**Selected excerpt:**
***
7 years ago I wrote a reflection on leadership as part of a Masters Dissertation. In it I described shared leadership as often weak, absent of vision, & an abdication of responsibility. I’m now convinced I was wrong & have since come to believe exactly the opposite. Here’s why.
I guess in my twenties I was drawn to dynamic & driven models of leadership. I thought the strong leaders were those who developed bold vision & delivered clear change. I thought a leaders job was to convince others to get on board with what they wanted to achieve.
Conversely I thought shared leadership was too slow, overly cumbersome & often took the safest option by playing to the lowest common denominator in the room. While I still believe these dangers exist I have come to see shared leadership as essential & beneficial.
If group-think can be avoided & all opinions heard, there is something inherently wiser about a decision coming from a collection of minds rather than an individual. Real strength isn’t driving through an agenda but trusting one another & the process.
***
**Supplied material:**

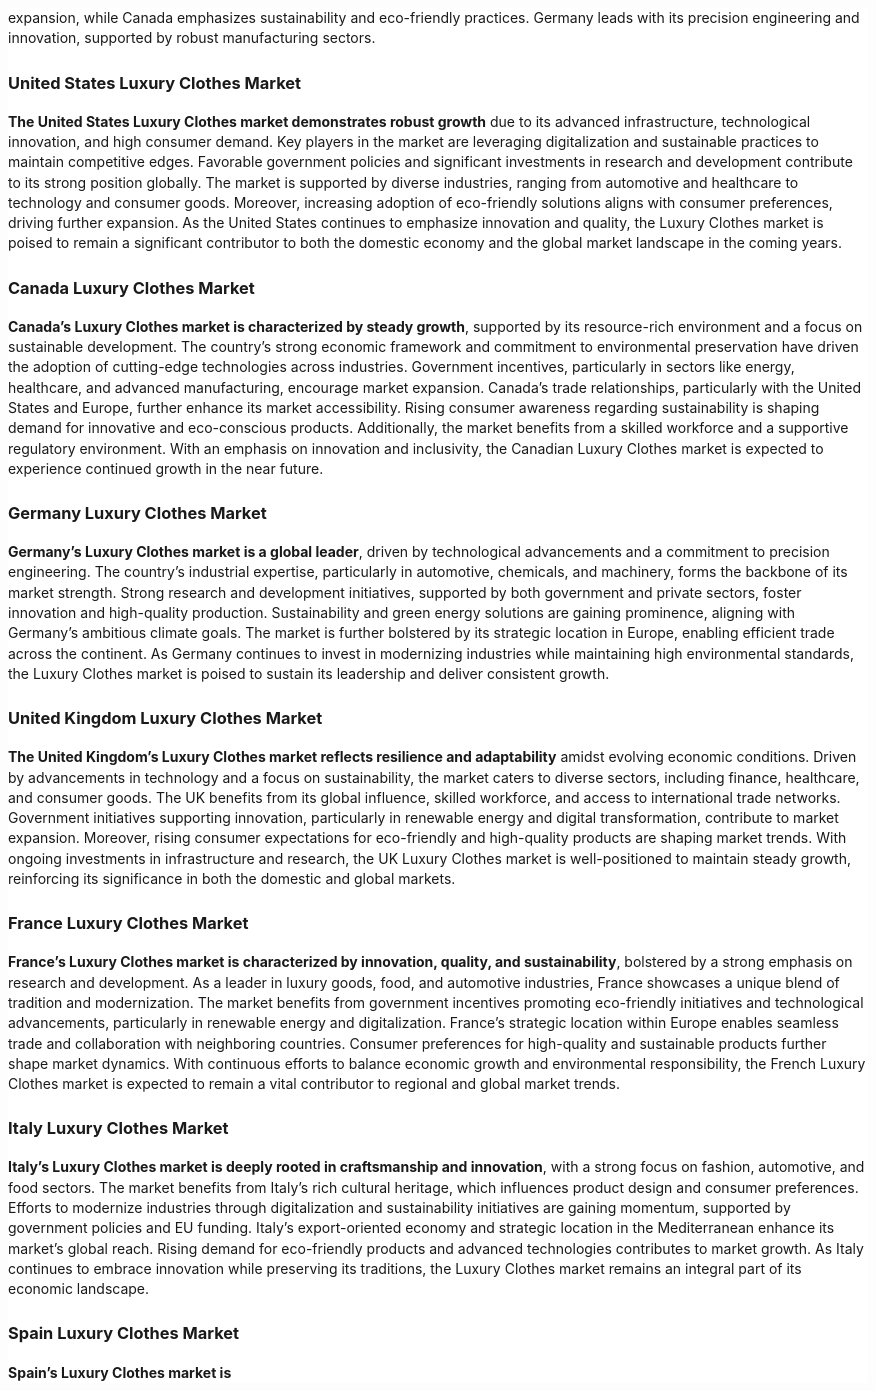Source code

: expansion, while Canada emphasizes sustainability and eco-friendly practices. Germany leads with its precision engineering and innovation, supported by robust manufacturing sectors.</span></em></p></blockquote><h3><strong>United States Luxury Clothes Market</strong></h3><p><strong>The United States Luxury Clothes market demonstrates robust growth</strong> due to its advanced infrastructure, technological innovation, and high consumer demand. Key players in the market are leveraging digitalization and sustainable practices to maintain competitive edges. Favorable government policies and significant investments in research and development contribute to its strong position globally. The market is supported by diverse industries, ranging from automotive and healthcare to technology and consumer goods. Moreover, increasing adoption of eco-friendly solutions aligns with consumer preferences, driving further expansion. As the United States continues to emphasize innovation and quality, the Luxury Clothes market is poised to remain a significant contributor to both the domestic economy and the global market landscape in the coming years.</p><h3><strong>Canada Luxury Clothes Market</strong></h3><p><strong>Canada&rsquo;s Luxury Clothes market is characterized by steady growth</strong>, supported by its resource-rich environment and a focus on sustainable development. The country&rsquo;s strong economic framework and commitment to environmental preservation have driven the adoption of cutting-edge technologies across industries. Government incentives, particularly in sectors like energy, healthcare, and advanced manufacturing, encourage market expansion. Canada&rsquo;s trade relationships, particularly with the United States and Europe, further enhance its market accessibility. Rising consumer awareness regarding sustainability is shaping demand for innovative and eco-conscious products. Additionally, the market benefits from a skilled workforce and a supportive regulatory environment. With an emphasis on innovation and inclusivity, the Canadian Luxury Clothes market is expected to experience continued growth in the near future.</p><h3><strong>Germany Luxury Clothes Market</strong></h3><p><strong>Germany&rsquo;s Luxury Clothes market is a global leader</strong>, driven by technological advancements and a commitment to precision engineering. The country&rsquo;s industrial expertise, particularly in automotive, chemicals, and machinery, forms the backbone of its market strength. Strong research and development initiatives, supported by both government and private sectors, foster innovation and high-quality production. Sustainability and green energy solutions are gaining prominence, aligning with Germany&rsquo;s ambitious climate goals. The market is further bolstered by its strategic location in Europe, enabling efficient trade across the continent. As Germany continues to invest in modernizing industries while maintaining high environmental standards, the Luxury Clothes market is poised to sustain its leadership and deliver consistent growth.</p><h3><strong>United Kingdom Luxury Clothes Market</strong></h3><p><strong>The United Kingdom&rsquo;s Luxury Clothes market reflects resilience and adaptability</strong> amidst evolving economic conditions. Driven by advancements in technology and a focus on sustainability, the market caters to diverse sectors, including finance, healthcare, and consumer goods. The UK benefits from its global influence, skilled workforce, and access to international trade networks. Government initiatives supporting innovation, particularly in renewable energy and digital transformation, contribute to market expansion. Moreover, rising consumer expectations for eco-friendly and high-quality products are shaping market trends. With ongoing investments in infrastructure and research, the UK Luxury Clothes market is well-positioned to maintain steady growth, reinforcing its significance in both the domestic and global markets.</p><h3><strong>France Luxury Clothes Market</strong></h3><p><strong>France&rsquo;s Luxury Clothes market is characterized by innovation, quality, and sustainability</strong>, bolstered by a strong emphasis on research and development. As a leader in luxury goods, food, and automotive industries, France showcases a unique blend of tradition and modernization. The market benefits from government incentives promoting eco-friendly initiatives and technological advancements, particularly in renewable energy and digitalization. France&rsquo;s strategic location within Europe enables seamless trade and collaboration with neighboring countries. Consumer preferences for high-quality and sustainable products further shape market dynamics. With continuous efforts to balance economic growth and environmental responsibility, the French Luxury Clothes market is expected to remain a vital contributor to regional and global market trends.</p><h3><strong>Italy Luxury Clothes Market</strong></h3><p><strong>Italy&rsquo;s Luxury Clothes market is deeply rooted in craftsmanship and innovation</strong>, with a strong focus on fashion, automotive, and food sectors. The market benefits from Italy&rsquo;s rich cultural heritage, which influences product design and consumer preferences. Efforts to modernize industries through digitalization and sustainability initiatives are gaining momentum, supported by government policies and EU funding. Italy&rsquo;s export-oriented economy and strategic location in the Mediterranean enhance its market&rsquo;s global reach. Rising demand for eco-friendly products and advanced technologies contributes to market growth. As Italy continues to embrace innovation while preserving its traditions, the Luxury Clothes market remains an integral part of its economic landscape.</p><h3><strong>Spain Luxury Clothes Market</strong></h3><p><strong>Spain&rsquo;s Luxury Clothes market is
***
**Study questions:**
a - In the leadership reflection, what three descriptions did the writer once apply to shared leadership in the Masters Dissertation?
b - Write out the passage of the leadership reflection that begins with the words "I guess in my" and ends after the words "another & the process.".

**Results in order:**
a -
- Often weak
- Absent of vision
- An abdication of responsibility

b -
I guess in my twenties I was drawn to dynamic & driven models of leadership. I thought the strong leaders were those who developed bold vision & delivered clear change. I thought a leaders job was to convince others to get on board with what they wanted to achieve.
Conversely I thought shared leadership was too slow, overly cumbersome & often took the safest option by playing to the lowest common denominator in the room. While I still believe these dangers exist I have come to see shared leadership as essential & beneficial.
If group-think can be avoided & all opinions heard, there is something inherently wiser about a decision coming from a collection of minds rather than an individual. Real strength isn’t driving through an agenda but trusting one another & the process.